Implementation checklist
If Microsoft support is the question, the answer is yes. If production reliability is the question, the answer is this checklist. I would not ship RFC 8058 support until every item is true in a real received message.
RFC 8058 readiness
Use these bands to decide whether a Microsoft test failure is a header issue, an endpoint issue, or a UI expectation issue.
Ready
Ship
Both headers exist, DKIM covers them, POST works, and GET is harmless.
Needs work
Fix
Headers exist, but DKIM coverage, token parsing, or GET handling is incomplete.
Unsafe
Block
GET unsubscribes users, tokens sit only in POST body, or headers are unsigned.
- Headers: Include one List-Unsubscribe header with an HTTPS URL and one List-Unsubscribe-Post header.
- DKIM: Sign both unsubscribe headers and confirm the received message still has a valid signature.
- Endpoint: Accept POST, parse the URL token, unsubscribe immediately, and return a success response.
- GET: Show a confirmation page or do nothing, because automated systems fetch URLs.
- Logging: Record enough request detail to prove Microsoft reached the endpoint without storing sensitive data.
A clean Microsoft test is useful, but it does not replace broader domain checks.
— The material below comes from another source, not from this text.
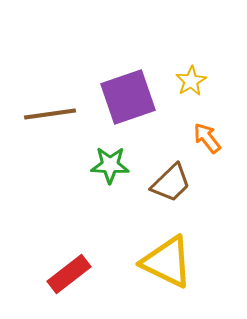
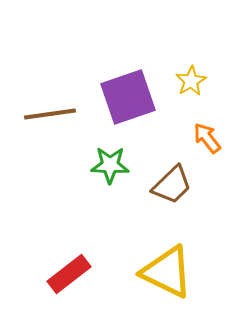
brown trapezoid: moved 1 px right, 2 px down
yellow triangle: moved 10 px down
If a sender is failing SPF or DKIM elsewhere, a one-click header can be correct and still get inconsistent treatment. Use a domain health check before blaming the unsubscribe endpoint.
Views from the trenches
Best practices
Put the recipient and list token in the HTTPS URL, not in the one-click POST body.
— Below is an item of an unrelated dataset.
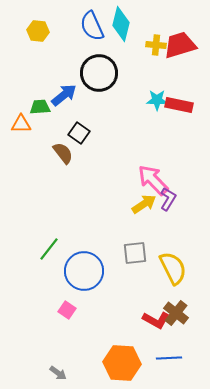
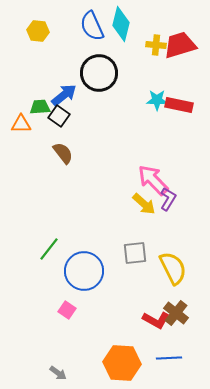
black square: moved 20 px left, 17 px up
yellow arrow: rotated 75 degrees clockwise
Sign both unsubscribe headers with DKIM so mailbox providers fully trust the request.
Treat GET requests as previews or confirmations, never as automatic unsubscribe events.
Common pitfalls
Expecting Microsoft to send the subscriber ID in the POST body breaks working flows.
Sending an HTTPS List-Unsubscribe URL without RFC 8058 causes scanner-like requests.
Assuming the Outlook unsubscribe control appears for every valid message creates alarms.
Expert tips
Log method, path, query string, user agent, and status for every unsubscribe request.
Accept the exact one-click body, but base the unsubscribe decision on the URL token.
Test mailto and HTTPS options separately because clients choose fallback paths differently.
Expert from Email Geeks says Microsoft can send an RFC 8058 POST when the headers are valid, so a failed test should start with endpoint parsing and DKIM coverage.
2023-10-23 - Email Geeks
Marketer from Email Geeks says the Outlook unsubscribe control is not always obvious in the user interface, so absence of a button is not enough proof that the headers failed.
2023-10-23 - Email Geeks
The practical answer
Microsoft does support RFC 8058 List-Unsubscribe-Post, but the implementation has to match the RFC. The unsubscribe URL carries the recipient and list identity. The POST body carries the standard one-click signal. The endpoint removes the subscriber on POST and avoids removal on GET.
The visible Outlook button is useful evidence, not the only evidence. I trust the received headers and endpoint logs more than the UI. If Microsoft sends a POST to the encoded unsubscribe URL and your server processes it safely, the Microsoft side of list-unsub-post is working.